В те годы в магазинах был дефицит не только колбасы и прочей снеди, но и средств личного ухода – парфюмерии, косметики… К примеру, выбор шампуней ограничивался пятью-шестью наименованиями, хоть, возможно, они и были приличного качества. Это сегодня производители уверяют, что их средствами можно мыть волосы каждый день. В те же годы мы больше прислушивались к советам отечественных косметологов, которые уверяли, что мыть голову часто вредно – волосы быстро становятся жирными, выпадают и прочее… В осенне-зимний сезон под шапкой быстрее всего начинали лосниться волосы на висках и надо лбом. В журнале «Работница» я вычитала добрый совет – сухой мойки, мукой. В каждую Надюшину смену приносила в баночке из-под зубного порошка муку, еще до прихода редактора мы убегали в туалет и начинали наводить красоту. Щедро посыпали голову мукой и затем вычесывали ее из волос… Надюша после «мойки» делала высокую укладку, я – хвостик, и мы занимали свои места в секретарской. Сидели молодые, улыбающиеся, с седыми от муки висками, но зато без предательского жирного блеска!.. Мы с Надюшей щебетали без умолку – каждая о своем. Надюша страдала. Она рано вышла замуж, за молодого парня, с которым познакомилась на отдыхе. Молодые любили друг друга, родилась у них Катюша. Но мама Надюши на дух не переносила провинциального тестя и развела-таки влюбленных. Выйдя после развода из загса, они тут же договорились о свидании и тайно от матери встречались уже полгода. Опять хотели пожениться и во второй раз подали заявление в загс… Я сочувствовала и удивлялась материнскому жесткосердию – надо постараться не быть такой же.

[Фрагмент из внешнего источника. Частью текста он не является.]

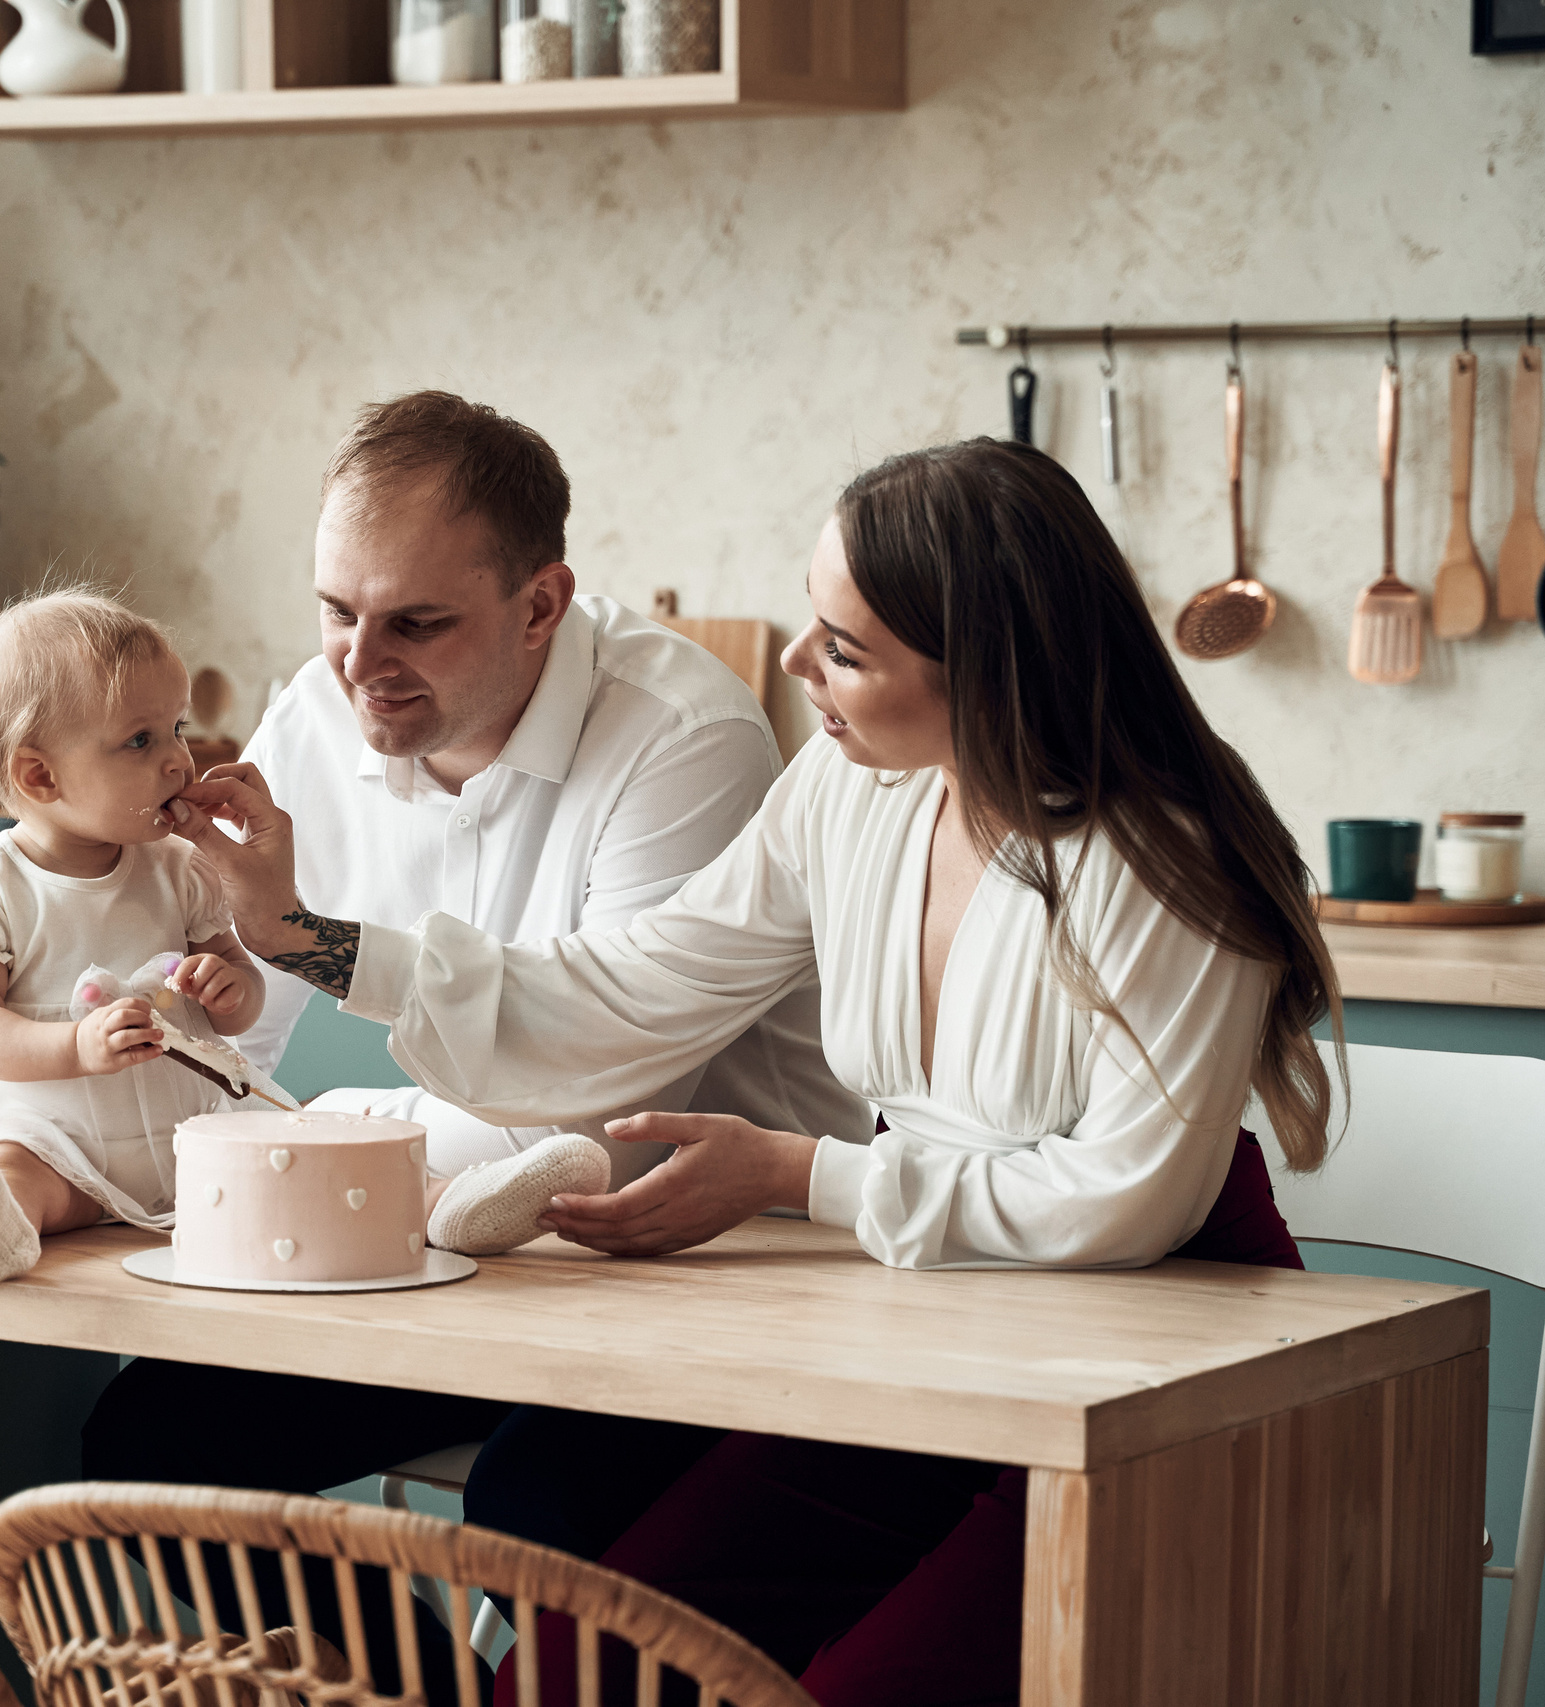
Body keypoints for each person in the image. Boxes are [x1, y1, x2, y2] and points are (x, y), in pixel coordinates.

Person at [169, 438, 1339, 1706]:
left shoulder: (1167, 861)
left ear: (984, 672)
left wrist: (799, 1176)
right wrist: (305, 938)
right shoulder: (848, 787)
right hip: (933, 1328)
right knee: (574, 1678)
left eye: (844, 650)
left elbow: (1127, 1202)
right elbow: (633, 988)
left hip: (1150, 1371)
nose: (792, 664)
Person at [78, 393, 867, 1700]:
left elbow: (600, 1118)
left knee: (534, 1505)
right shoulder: (317, 717)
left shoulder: (684, 737)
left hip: (700, 1276)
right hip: (439, 1260)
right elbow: (229, 1040)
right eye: (337, 610)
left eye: (416, 622)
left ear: (541, 603)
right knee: (148, 1442)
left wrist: (315, 1118)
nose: (359, 662)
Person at [0, 589, 268, 1282]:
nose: (179, 761)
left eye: (178, 728)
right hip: (54, 1143)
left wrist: (232, 988)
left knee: (284, 1160)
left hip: (184, 1141)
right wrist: (76, 1046)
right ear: (40, 776)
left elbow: (241, 999)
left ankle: (434, 1205)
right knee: (13, 1167)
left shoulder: (180, 869)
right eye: (141, 740)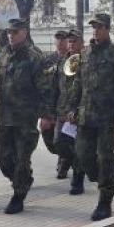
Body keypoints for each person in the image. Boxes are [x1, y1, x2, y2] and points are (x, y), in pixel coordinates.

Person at [67, 12, 114, 221]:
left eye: (100, 27)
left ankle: (105, 199)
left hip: (106, 118)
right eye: (93, 26)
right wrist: (72, 107)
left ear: (108, 29)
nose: (95, 30)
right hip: (85, 116)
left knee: (105, 159)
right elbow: (78, 83)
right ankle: (102, 180)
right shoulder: (84, 54)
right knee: (83, 154)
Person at [0, 19, 54, 215]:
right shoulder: (2, 54)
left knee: (22, 158)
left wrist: (46, 116)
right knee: (0, 154)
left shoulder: (35, 58)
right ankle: (22, 179)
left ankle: (18, 195)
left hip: (25, 118)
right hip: (3, 115)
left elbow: (45, 89)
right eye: (9, 31)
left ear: (25, 33)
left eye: (15, 31)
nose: (11, 35)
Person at [54, 27, 85, 195]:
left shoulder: (87, 60)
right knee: (58, 142)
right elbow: (55, 86)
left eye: (74, 41)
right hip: (62, 110)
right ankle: (78, 165)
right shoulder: (62, 60)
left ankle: (78, 178)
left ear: (82, 42)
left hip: (79, 111)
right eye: (70, 41)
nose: (71, 44)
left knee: (78, 145)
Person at [42, 29, 70, 178]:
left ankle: (64, 162)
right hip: (49, 105)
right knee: (48, 138)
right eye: (58, 39)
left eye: (63, 39)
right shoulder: (47, 60)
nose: (60, 41)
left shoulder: (72, 59)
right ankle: (64, 156)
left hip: (64, 105)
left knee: (61, 138)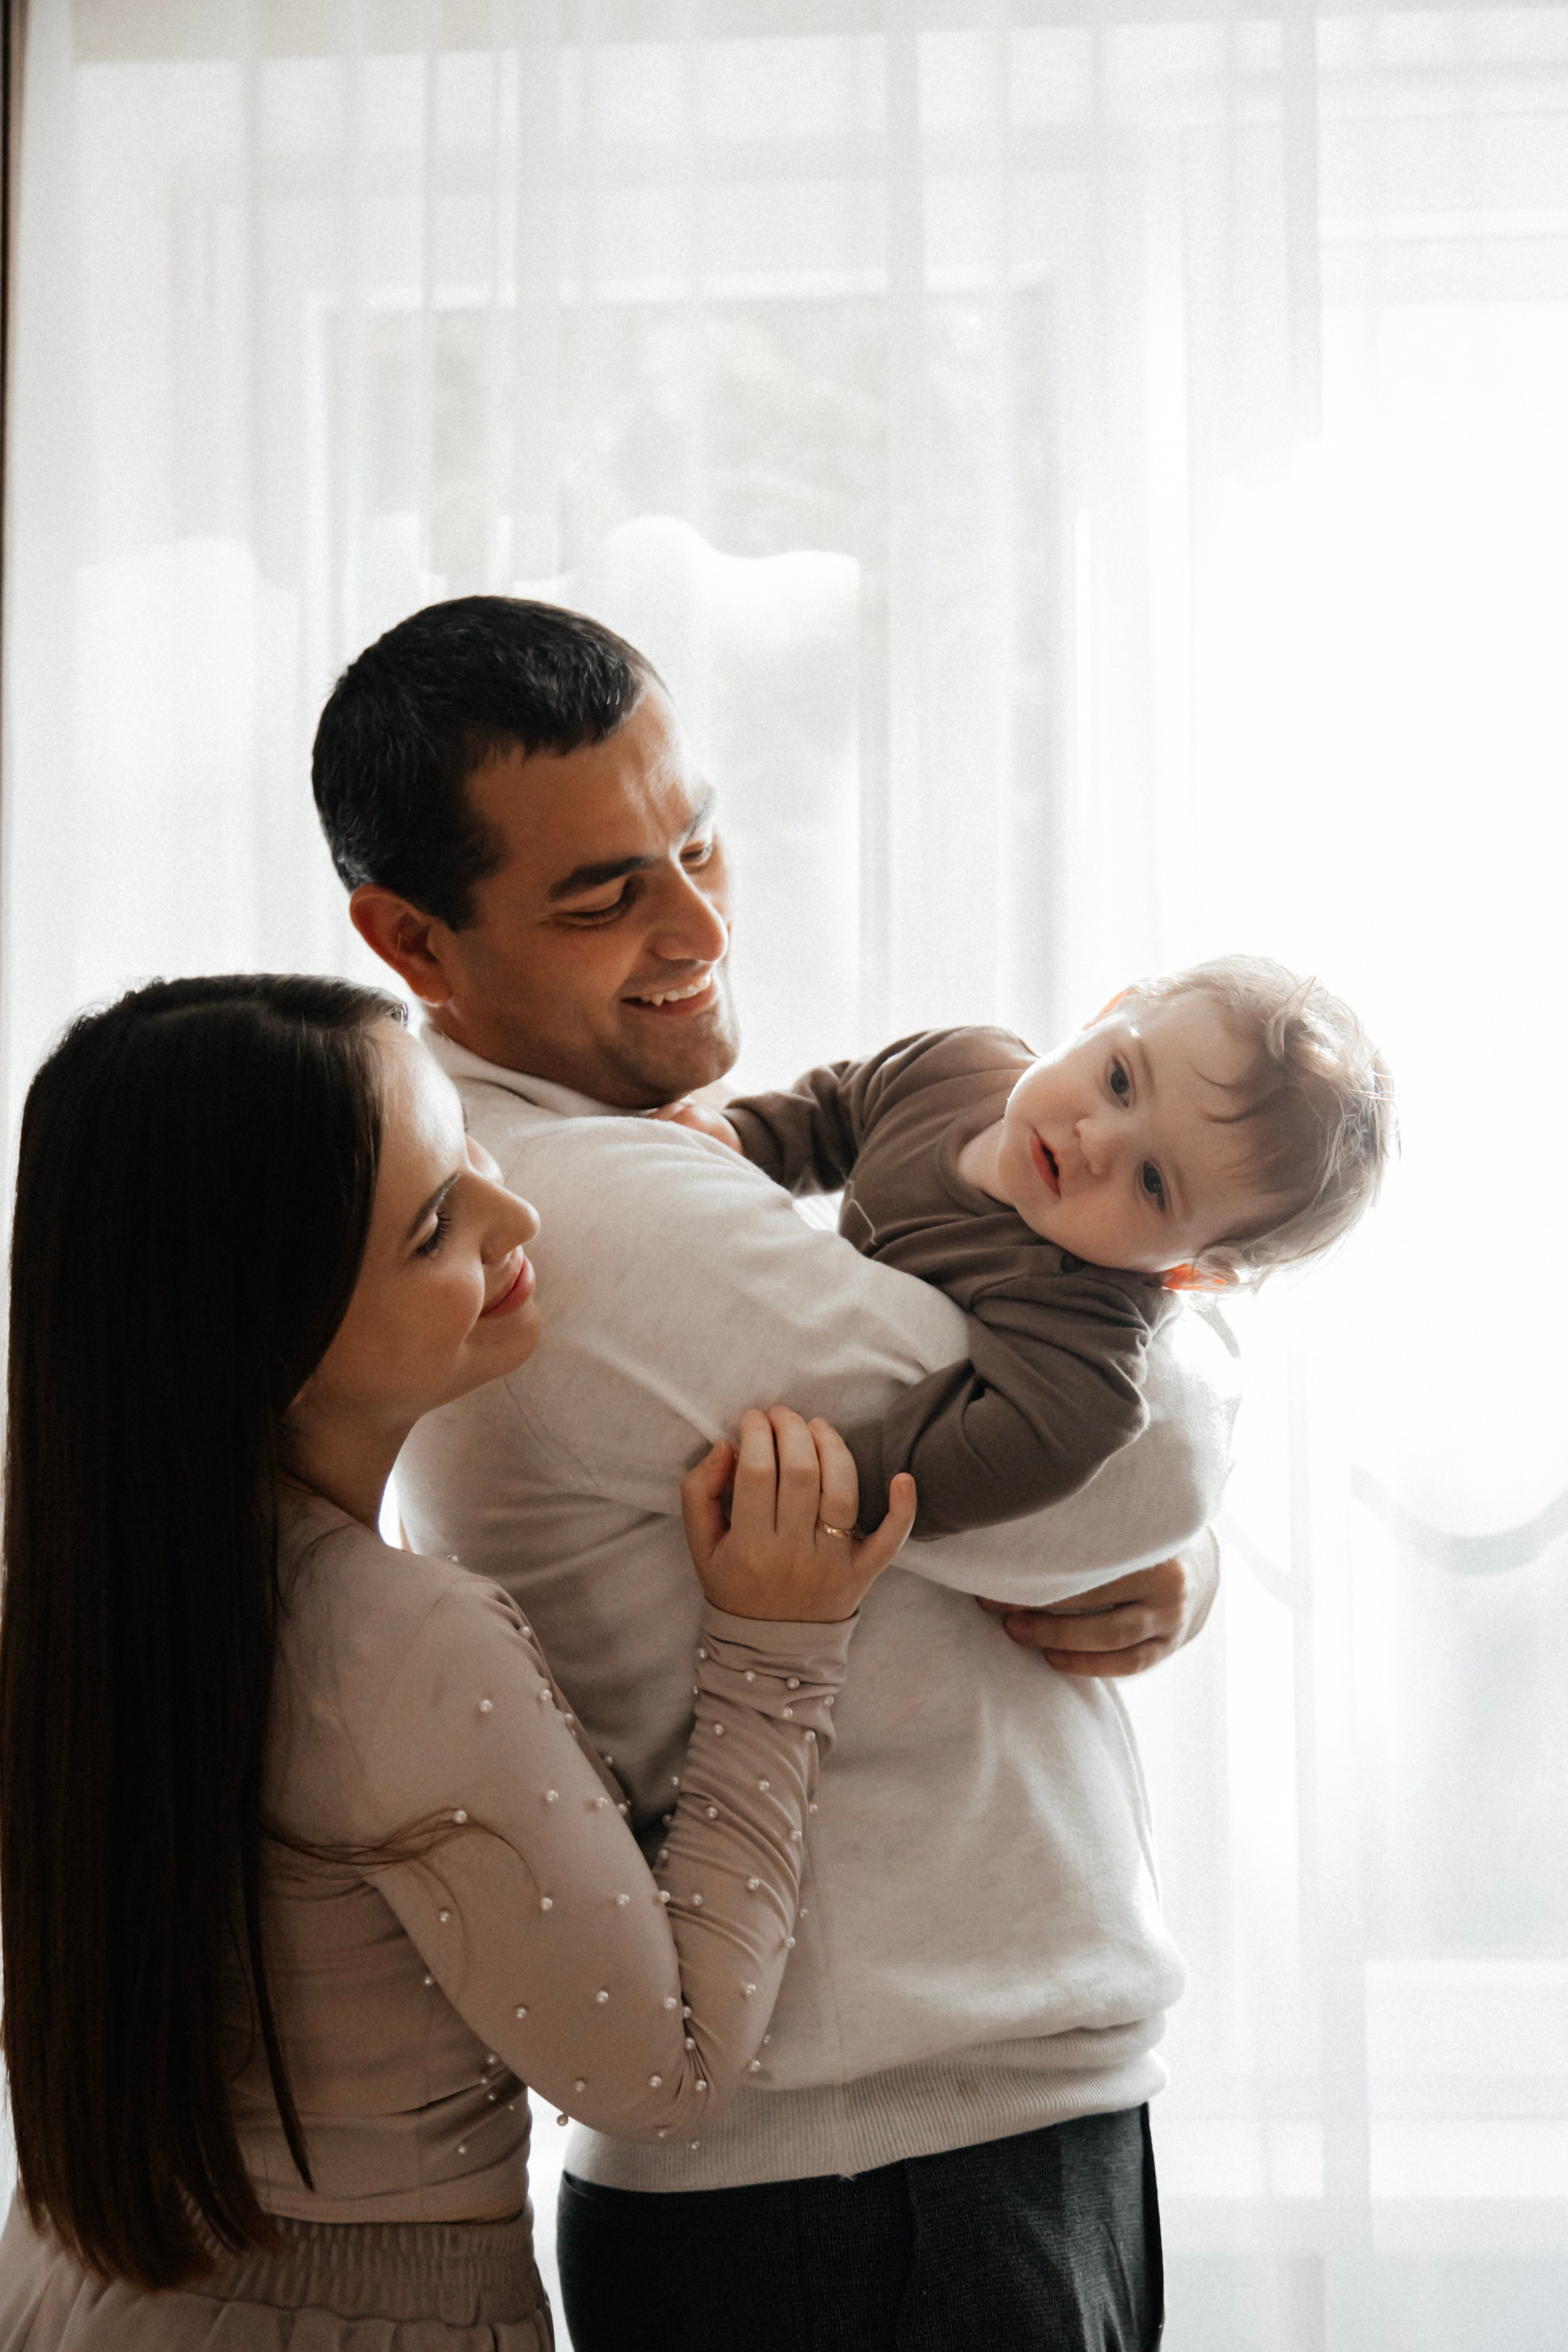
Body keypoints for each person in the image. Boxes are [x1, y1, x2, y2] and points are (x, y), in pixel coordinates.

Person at [314, 597, 1243, 2351]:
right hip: (883, 2185)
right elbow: (1129, 1464)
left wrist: (1163, 1546)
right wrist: (1184, 1477)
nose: (698, 922)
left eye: (700, 838)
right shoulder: (585, 1216)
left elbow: (1094, 1456)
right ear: (412, 941)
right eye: (606, 894)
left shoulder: (596, 1159)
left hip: (895, 2152)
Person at [0, 974, 914, 2349]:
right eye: (437, 1225)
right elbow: (665, 2069)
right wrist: (774, 1652)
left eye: (470, 1153)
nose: (517, 1217)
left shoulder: (75, 1588)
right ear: (269, 1337)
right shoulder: (393, 1638)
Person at [654, 961, 1394, 1538]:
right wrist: (745, 1138)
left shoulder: (1077, 1321)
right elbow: (840, 1110)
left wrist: (840, 1486)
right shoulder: (958, 1064)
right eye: (1118, 1079)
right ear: (1106, 1013)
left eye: (1152, 1182)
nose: (1094, 1138)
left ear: (1193, 1273)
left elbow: (1019, 1450)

Мои родители были хорошо знакомы и с Валентиной Петровной, и с Надеждой – по телефону. После Надюшиной смены я приходила домой вовремя, а вот после Валюшиной – поздно вечером. Валентина Петровна любила устроить еще и полдник со вторым стаканчиком портвейна. Я заявлялась домой, воняя спиртным и закуской, и тут же ложилась спать. Сначала родители воспринимали ситуацию с юмором, затем стали волноваться – как бы дочь не спилась… Попросить Валюшу не наливать мне стаканчик стеснялись – язык не поворачивался делать выговор веселой, добросердечной, всегда любезной, взрослой женщине. Сама я не могла отказаться «дернуть» – стеснялась обидеть Валюшу, да и азартно уже было.

Спасло меня то, что через полтора года Надюша перешла на другую работу и меня, как очень ответственного, усердного, безотказного работника, перевели из курьеров в техсекретари, на ее место. С той поры общались мы с Валюшей только по телефону, виделись редко – на общередакционных посиделках. Так благополучно закончилось мое испытание стаканчиком.